Make the example a little more complex

Signed-off-by: Edward Z. Yang <ezyang@cs.stanford.edu>

1 files changed, 208 insertions, 142 deletions

diff --git a/docs/backpack/backpack-impl.tex b/docs/backpack/backpack-impl.tex
index ecf047c8ca..b26ee0c723 100644
--- a/docs/backpack/backpack-impl.tex
+++ b/docs/backpack/backpack-impl.tex
@@ -19,7 +19,7 @@
 \maketitle
 
 The purpose of this document is to describe an implementation path
-for Backpack~\cite{Kilpatrick:2014:BRH:2535838.2535884} in GHC\@.
+for Backpack in GHC\@.
 
 We start off by outlining the current architecture of GHC, ghc-pkg and Cabal,
 which constitute the existing packaging system.  We then state what our subgoals
@@ -402,9 +402,9 @@ or \verb|libHSbase-4.7.1.0.a|.  Dependencies between packages translate simply
 into dependencies between system libraries.

■ **REQUEST A**
In the commit excerpt, how many insertions and deletions are reported?
■ **REQUEST B**
Decide whether each statement agrees with the commit excerpt, answering yes or no and quoting the words that settle it: (i) The commit changed a single file. (ii) After the edit, the sentence about the implementation path still cites a reference for Backpack. (iii) The document calls GHC, ghc-pkg and Cabal the existing packaging system.
■ **REQUEST C**
Write a continuation of the commit excerpt, starting after its final line.

Dataset records
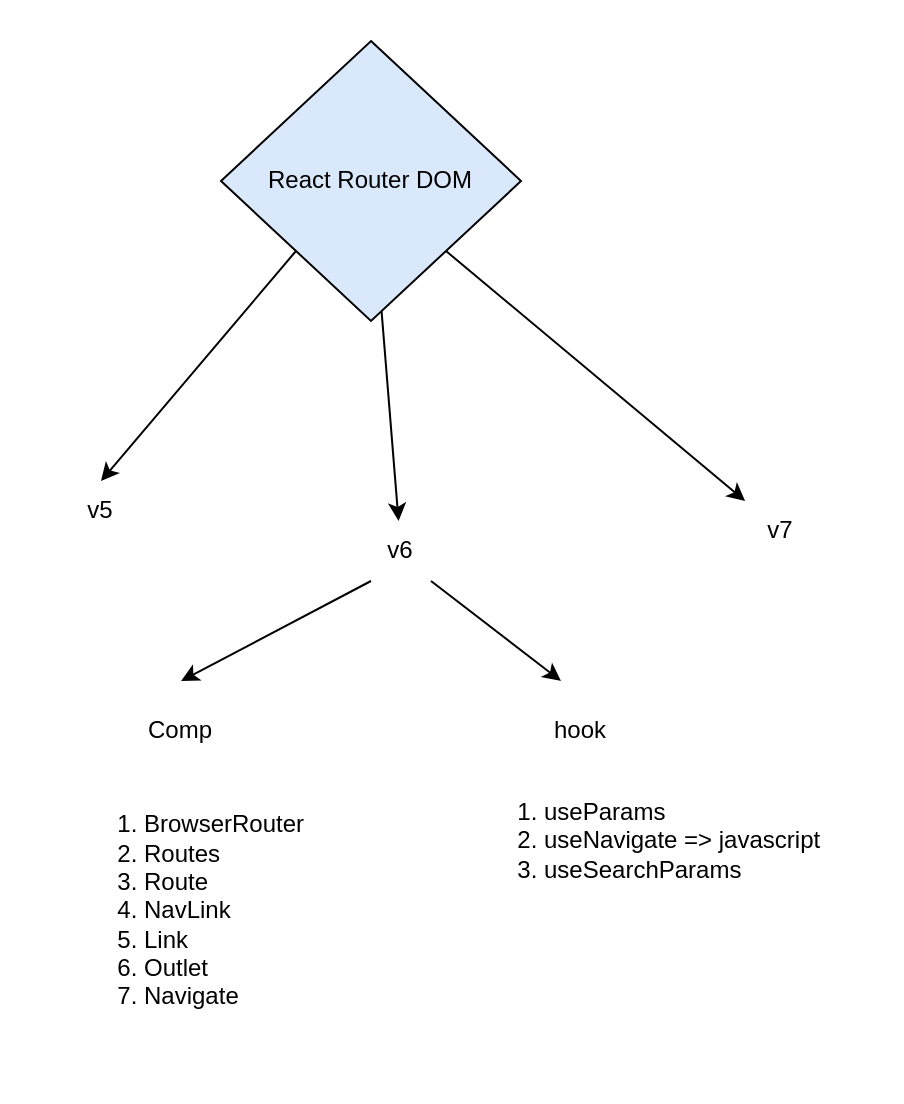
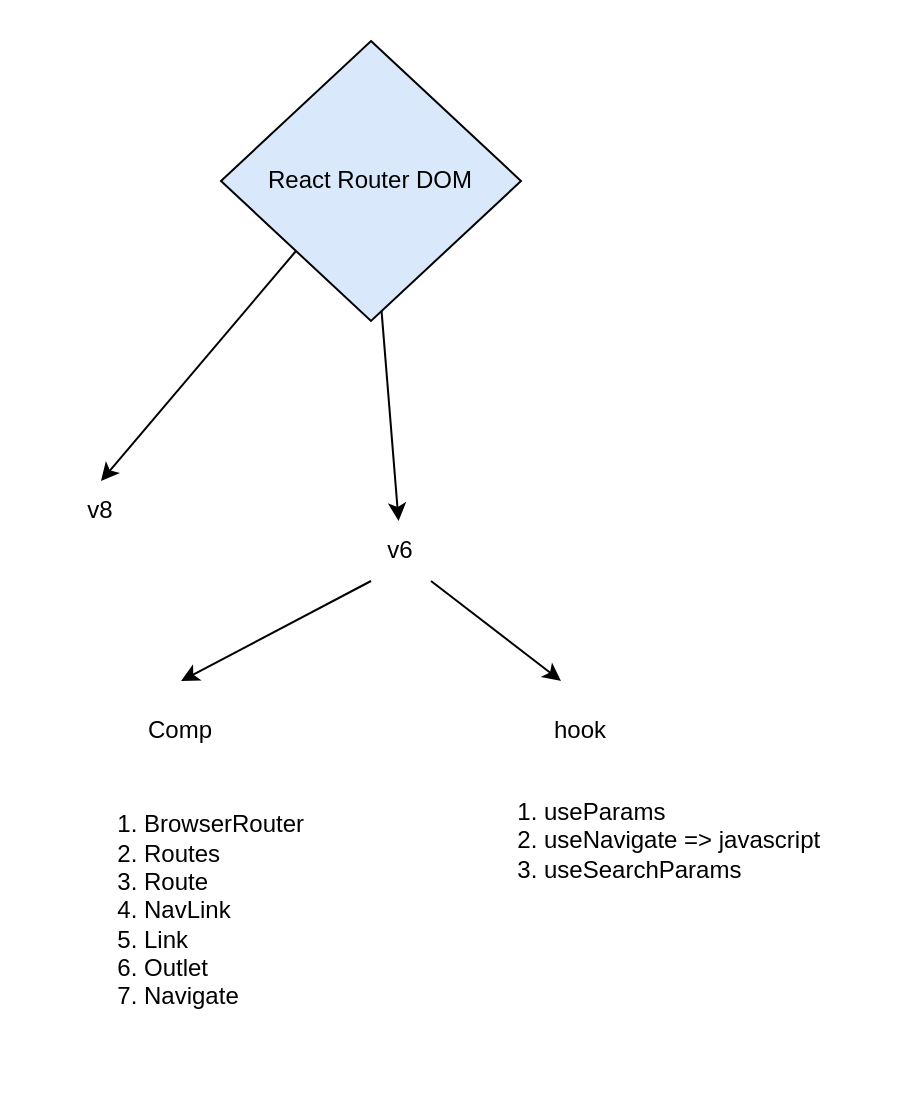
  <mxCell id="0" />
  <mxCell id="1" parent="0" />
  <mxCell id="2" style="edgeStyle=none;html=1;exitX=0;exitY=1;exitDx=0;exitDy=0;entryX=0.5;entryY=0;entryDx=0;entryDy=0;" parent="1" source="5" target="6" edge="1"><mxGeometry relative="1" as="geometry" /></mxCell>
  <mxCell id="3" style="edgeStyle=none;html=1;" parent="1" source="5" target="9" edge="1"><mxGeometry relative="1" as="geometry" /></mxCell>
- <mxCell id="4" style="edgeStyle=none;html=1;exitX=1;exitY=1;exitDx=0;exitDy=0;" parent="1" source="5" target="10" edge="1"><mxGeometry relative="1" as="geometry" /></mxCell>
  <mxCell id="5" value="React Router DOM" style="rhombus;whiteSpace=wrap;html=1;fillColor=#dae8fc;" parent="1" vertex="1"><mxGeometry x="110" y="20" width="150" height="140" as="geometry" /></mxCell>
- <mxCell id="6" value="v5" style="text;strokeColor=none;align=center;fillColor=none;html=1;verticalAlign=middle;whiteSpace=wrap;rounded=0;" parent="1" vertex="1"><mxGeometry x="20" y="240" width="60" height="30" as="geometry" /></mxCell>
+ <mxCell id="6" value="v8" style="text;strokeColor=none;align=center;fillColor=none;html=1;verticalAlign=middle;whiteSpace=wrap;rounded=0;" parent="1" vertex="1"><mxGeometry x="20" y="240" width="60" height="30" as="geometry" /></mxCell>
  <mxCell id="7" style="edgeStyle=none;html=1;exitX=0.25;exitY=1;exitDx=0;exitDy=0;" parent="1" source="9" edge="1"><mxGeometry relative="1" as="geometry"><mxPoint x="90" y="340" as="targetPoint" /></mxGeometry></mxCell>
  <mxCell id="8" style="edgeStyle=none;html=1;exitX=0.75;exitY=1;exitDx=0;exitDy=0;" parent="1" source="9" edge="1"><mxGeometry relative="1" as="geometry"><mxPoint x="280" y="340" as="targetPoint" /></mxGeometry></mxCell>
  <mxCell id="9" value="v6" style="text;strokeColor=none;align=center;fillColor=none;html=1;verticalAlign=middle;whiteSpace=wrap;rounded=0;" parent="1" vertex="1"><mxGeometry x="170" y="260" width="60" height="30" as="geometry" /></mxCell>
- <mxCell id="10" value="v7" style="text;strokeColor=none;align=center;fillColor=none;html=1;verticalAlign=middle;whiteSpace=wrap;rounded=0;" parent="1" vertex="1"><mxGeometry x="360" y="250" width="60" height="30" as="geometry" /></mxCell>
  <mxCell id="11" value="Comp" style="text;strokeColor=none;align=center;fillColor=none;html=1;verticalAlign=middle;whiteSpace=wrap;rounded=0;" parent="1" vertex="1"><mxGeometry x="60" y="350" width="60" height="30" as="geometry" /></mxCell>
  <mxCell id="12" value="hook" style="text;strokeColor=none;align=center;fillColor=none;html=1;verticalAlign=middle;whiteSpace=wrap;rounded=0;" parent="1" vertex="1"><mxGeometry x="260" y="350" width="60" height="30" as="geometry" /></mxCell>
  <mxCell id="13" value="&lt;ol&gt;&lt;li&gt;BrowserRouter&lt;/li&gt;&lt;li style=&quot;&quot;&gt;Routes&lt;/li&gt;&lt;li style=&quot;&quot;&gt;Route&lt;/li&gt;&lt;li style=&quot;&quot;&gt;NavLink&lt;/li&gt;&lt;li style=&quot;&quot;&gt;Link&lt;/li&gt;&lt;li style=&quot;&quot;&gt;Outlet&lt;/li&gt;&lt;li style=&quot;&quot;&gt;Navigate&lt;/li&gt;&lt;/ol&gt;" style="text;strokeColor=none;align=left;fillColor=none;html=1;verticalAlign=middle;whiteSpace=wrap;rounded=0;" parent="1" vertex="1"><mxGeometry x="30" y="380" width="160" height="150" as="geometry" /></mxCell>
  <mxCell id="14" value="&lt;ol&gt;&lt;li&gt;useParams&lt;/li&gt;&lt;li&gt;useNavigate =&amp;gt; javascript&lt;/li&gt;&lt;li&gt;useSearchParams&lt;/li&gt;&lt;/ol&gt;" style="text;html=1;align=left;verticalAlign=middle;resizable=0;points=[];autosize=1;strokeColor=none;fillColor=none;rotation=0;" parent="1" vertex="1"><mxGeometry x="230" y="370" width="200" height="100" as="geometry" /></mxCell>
---
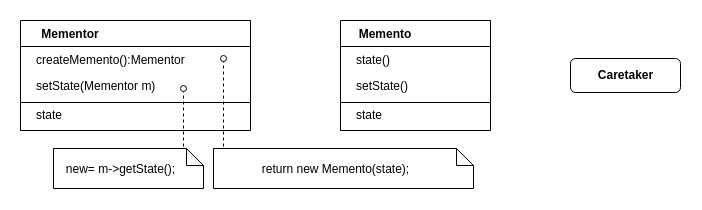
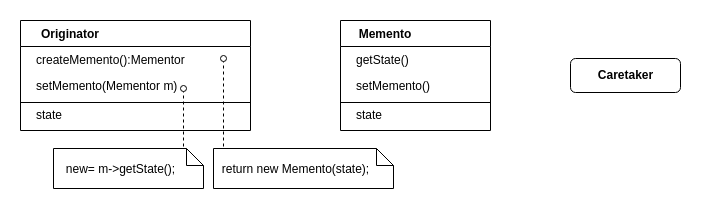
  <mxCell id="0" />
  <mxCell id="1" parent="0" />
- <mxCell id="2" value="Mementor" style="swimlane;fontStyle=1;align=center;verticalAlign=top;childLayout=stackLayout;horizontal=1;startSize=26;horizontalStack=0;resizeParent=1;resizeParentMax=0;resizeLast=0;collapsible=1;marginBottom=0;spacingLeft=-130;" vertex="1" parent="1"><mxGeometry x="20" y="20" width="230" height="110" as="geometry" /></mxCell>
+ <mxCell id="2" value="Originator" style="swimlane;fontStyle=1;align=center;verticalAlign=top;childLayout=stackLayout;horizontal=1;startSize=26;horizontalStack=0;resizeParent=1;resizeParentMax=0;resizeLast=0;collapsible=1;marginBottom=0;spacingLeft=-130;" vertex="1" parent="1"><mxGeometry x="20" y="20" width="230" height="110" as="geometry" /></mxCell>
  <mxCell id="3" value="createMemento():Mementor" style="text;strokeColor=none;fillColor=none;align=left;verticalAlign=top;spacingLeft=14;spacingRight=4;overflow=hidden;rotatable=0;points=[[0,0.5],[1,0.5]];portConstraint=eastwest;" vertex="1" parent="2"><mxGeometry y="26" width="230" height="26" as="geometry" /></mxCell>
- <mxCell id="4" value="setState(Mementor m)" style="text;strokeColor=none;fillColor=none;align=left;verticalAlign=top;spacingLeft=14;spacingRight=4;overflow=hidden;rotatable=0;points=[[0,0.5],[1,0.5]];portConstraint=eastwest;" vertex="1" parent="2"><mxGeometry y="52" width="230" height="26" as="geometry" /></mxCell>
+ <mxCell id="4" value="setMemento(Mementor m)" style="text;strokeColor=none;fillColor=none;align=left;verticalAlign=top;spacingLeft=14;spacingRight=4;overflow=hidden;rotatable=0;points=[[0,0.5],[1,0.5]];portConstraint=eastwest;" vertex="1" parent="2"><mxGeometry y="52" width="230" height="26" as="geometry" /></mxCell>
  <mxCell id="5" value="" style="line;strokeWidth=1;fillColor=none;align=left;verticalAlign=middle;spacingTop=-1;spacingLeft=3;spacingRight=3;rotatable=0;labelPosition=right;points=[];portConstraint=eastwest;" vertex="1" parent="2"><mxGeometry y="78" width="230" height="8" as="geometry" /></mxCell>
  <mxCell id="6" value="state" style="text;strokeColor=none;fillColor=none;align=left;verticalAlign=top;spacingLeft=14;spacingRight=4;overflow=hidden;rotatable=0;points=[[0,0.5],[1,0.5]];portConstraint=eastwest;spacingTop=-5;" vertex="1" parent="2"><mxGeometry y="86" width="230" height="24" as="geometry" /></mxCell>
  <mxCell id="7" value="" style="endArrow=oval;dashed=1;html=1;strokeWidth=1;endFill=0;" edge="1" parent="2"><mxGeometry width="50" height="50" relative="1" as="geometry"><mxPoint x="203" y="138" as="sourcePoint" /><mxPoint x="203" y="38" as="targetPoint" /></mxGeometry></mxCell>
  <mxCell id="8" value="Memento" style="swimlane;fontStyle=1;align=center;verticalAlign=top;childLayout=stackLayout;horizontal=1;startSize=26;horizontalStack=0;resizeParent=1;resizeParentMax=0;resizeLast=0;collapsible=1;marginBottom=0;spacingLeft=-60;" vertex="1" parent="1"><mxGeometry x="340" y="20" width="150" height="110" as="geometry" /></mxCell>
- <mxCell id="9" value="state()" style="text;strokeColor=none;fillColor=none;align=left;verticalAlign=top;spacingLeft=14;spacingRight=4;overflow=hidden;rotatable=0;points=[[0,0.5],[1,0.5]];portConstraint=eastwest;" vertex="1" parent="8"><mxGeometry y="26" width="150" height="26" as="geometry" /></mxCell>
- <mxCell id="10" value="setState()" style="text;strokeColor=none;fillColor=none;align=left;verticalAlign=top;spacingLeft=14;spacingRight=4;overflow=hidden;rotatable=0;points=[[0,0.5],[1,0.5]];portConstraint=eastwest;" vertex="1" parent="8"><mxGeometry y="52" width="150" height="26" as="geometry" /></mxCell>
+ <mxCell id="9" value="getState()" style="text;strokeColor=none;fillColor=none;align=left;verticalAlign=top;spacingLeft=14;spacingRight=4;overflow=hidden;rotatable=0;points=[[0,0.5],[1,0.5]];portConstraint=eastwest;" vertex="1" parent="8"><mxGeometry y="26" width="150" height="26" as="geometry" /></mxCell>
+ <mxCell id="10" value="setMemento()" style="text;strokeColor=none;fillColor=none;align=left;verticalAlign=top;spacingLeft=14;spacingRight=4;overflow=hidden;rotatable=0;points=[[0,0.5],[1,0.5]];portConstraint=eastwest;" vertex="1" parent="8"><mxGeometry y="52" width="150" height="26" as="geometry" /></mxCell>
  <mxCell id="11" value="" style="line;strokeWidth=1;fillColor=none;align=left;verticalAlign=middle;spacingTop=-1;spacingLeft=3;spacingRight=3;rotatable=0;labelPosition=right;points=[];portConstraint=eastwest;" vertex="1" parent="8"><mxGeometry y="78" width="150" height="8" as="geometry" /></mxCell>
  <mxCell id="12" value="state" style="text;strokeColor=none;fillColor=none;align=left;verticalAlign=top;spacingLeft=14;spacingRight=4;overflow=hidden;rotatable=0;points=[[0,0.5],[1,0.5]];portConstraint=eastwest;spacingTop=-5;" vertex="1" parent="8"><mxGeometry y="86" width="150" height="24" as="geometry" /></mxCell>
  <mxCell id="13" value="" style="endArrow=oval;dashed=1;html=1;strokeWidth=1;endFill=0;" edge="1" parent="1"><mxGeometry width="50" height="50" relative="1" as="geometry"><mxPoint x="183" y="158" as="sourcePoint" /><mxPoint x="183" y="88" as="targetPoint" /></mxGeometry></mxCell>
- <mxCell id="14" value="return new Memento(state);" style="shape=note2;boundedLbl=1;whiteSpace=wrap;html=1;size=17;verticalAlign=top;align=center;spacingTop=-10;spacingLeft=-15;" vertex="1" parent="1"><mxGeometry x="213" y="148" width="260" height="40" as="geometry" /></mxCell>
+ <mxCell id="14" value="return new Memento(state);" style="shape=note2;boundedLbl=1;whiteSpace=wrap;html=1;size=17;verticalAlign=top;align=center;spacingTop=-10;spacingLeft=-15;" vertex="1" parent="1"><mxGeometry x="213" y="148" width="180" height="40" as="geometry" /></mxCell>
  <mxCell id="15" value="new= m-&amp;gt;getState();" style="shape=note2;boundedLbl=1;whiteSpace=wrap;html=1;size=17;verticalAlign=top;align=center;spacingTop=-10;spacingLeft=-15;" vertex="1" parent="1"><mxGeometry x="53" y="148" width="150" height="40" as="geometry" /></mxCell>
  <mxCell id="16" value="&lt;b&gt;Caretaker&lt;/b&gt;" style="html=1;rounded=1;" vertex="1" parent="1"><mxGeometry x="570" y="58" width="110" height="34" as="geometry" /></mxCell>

■ **RESULT A**
208 insertions and 142 deletions.

■ **RESULT B**
(i) Yes: "1 files changed"
(ii) No: "for Backpack in GHC\@."
(iii) Yes: "the current architecture of GHC, ghc-pkg and Cabal, which constitute the existing packaging system"

■ **RESULT C**
 Interestingly enough, Paper Backpack specifies dependency tracking at
-the \emph{module} level, which is a finer granularity than we have been
-tracking previously.  Here is a Backpack package which demonstrates the
-issue:
+the \emph{module} level, which is a finer granularity than previously
+implemented by GHC\@.  Here is a Backpack package which demonstrates
+this type of module-level dependency:
 
 \begin{verbatim}
 package a where
@@ -424,21 +424,15 @@ package y where
     include a
 \end{verbatim}
 
-Here, we have a package \verb|a| which probably should have been defined
-as two separate packages (since \verb|A| only relies on \verb|P| and
-\verb|B| only relies on \verb|Q|), but the functionality has been
-glommed together.  Then, the downstream packages \verb|x| and \verb|y|
-fill in the holes using the same implementation of \verb|P|, but
-differing implementations of \verb|Q|.  (For more explanation about how
-we would go about compiling this set of packages, please see
-Section~\ref{sec:compiling-definite}.) The operant question: is module
+The operant question: is module
 \verb|A| from package \verb|x| the same as module \verb|A| from package
 \verb|y|?  In Paper Backpack, the answer is yes.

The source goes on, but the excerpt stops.